Above: One of the Fast Five in Maasai Mara. Copyright Rupi Mangat

Published: 24 November 2018

Within minutes of driving past the fenced lands of the Maasai and Sekanani gate, we’re in the great Mara. It’s phenomenal that the difference can be so stark. One side is people, cattle and fences where until a decade ago there were few.

IYoung giraffe in Maasai Mara. Copyright Rupi Mangat
Young giraffe with ox-peckers feeding on the ticks in Maasai Mara. Copyright Rupi Mangat

Giraffes, tall and stately browse on the Balanytes aegytica dotted on the golden grass plains of the savannah. The iconic fig tree of the Mara is in flower after the rains but the grasses are turning coarse as the dry spell sets in. The afternoon game drive brings on the coalition of the famous five cheetah dubbed the Fast Five. They are sprawled on the road surrounded by tourist-filled vehicles.

Until the 1980s, cheetahs were thought to be solitary animals. I’m reading an article in Swara magazine (published the East African Wild Life Society July-September 2018) by cheetah researcher Dr Elena Chelysheva of the Mara-Meru Cheetah project where she explains the phenomena.

The Fast Five. Copyright Rupi Mangat
The Fast Five. Copyright Rupi Mangat

Cheetah siblings stay together after the mother leaves them. When they reach sexual maturity, the females and males separate. Research now shows that male siblings form a lifelong union called a coalition. It provides them with benefits like bringing down large prey like wildebeest. They are also better able to defend their territory and take care of each other. An example from a list of many recorded by the cheetah researcher is of a male cheetah that had a skin irritation. His partner licked the affected area until the cheetah healed in a month.

However no one had ever recorded a coalition of five. From Chelysheva’s article, cheetah studies in neighbouring Serengeti show that forming groups in an area where cheetah densities are high is a survival strategy. A single cheetah has less chances of survival in an area with many cheetah coalitions.

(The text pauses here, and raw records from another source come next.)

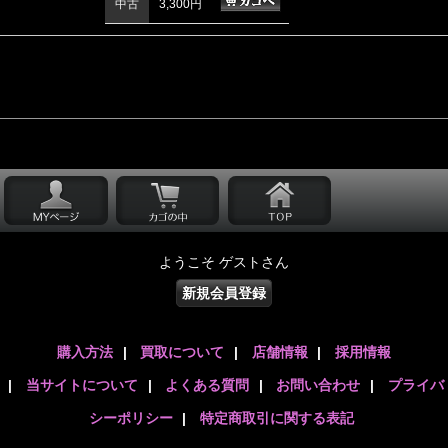
中古
3,300円
ようこそ ゲストさん
新規会員登録
購入方法
|
買取について
|
店舗情報
|
採用情報
|
当サイトについて
|
よくある質問
|
お問い合わせ
|
プライバ
シーポリシー
|
特定商取引に関する表記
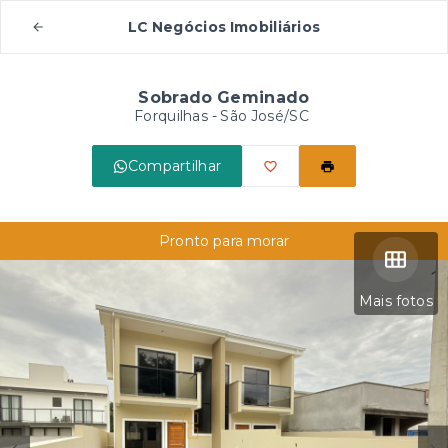
LC Negócios Imobiliários
Sobrado Geminado
Forquilhas - São José/SC
Compartilhar
Pronto para morar
Mais fotos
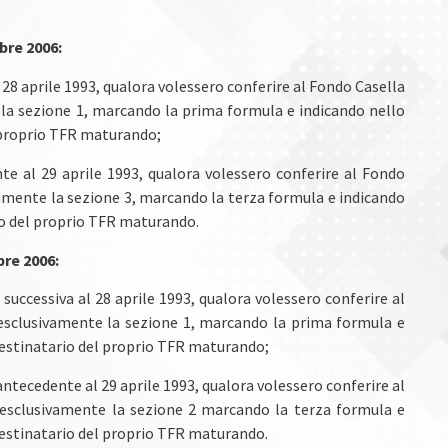
bre 2006:
al 28 aprile 1993, qualora volessero conferire al Fondo Casella
la sezione 1, marcando la prima formula e indicando nello
l proprio TFR maturando;
nte al 29 aprile 1993, qualora volessero conferire al Fondo
amente la sezione 3, marcando la terza formula e indicando
io del proprio TFR maturando.
bre 2006:
a successiva al 28 aprile 1993, qualora volessero conferire al
sclusivamente la sezione 1, marcando la prima formula e
destinatario del proprio TFR maturando;
 antecedente al 29 aprile 1993, qualora volessero conferire al
esclusivamente la sezione 2 marcando la terza formula e
destinatario del proprio TFR maturando.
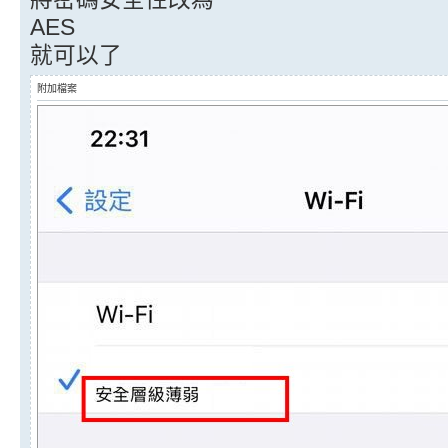
AES
就可以了
附加檔案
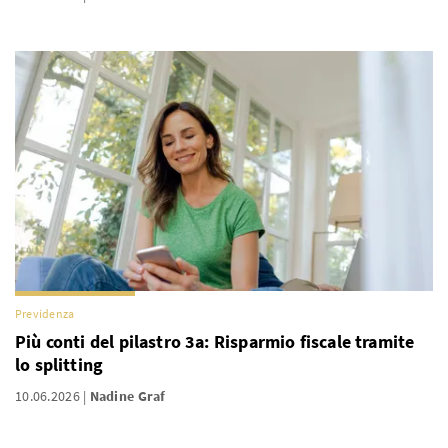
Previdenza
Più conti del pilastro 3a: Risparmio fiscale tramite
lo splitting
10.06.2026
Nadine Graf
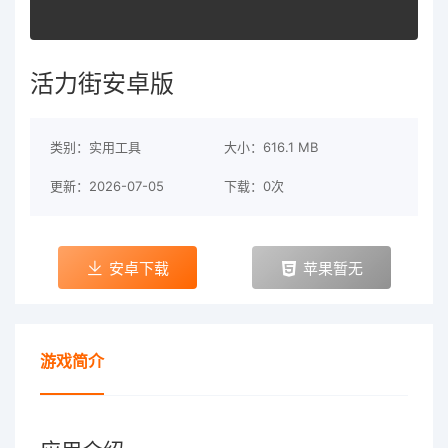
活力街安卓版
类别：实用工具
大小：616.1 MB
更新：2026-07-05
下载：0次
安卓下载
苹果暂无
游戏简介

This is what has happened in the Mara where cheetah density increased slightly from 1.6 cheetah per square kilometre in 2015 to 1.9 cheetah per square kilometre in 2019. But in the coalition of the Fast Five, they are not all siblings – it’s a brotherhood of strangers.

The five came to the Maasai Mara National Reserve from the neighbouring Naboisho Conservancy in 2016 and since then they have charmed many with their tight-knit coalition, hunting as a group and looking out for each other. In 2017, Chelysheva recorded another interesting incident.

It's siesta time for the Fast Five. Copyright Rupi Mangat
It’s siesta time for the Fast Five. Copyright Rupi Mangat

One of them got separated for the night. Early in the morning, one cheetah began to yelp, his sound carrying two kilometres around. He then went out in search of the missing cheetah and found him, bringing the group together again.

It’s really interesting to follow the dynamics of change in wild animals vis-à-vis the changing landscape and human encroachment.

For many people seeing five cheetah and so many wild animals might look like their numbers are increasing in the reserve. It’s not the true picture.

While animal densities may increase in an area, the actual population may be on the wane. Cheetahs have been driven out of 91 per cent of their historic range where they once roamed in Africa and Asia. Today Eastern Africa – that is Tanzania and Kenya – holds the second largest cheetah population in the wild. On the other hand, the Asian population is extinct in the wild, ironic for India the country that gave the cat its name now has non in the wild. The word cheetah is derived from the Indian word ‘chitra’ meaning spotted. The global population today is 7,100 down from 14,000 in 1975.

Hyena near the Talek Gate in Maasai Mara. Copyright Rupi Mangat
Hyena near the Talek Gate in Maasai Mara. Copyright Rupi Mangat

Driving out through the Talek gate to camp the night, it’s alive with the high-pitched laughs and crackling of the hyenas. It’s another interesting clan.

The Mara Hyena project out of Michigan State University started by Dr Kay Holekamp in 1988 shows that the burgeoning satellite town of Talek with its unplanned buildings, trash, livestock, motorbikes and tourist vehicles and camps — neighbours the most successful clan of hyenas. It is three times larger than the average clan — with 130 hyenas in an area covering 82 square kilometres, extending 12 km into the reserve from Talek.

The research reveals one reason — that while numbers of other large carnivores are declining around Talek because of human pressure, it’s created a vacuum that’s taken by the Talek hyenas. Preying mostly on livestock has not charmed them to the Maasai. With the strongest jaw in the animal kingdom, it hunts 90 per cent of its food – and people think of them as scavengers.

In the circle of life, we need the hyenas (and the vultures), for without them the Mara would be littered with carcasses, the rotting flesh creating a stink and spreading diseases.

The underdog of the savanna needs more respect just like every other creature on the planet.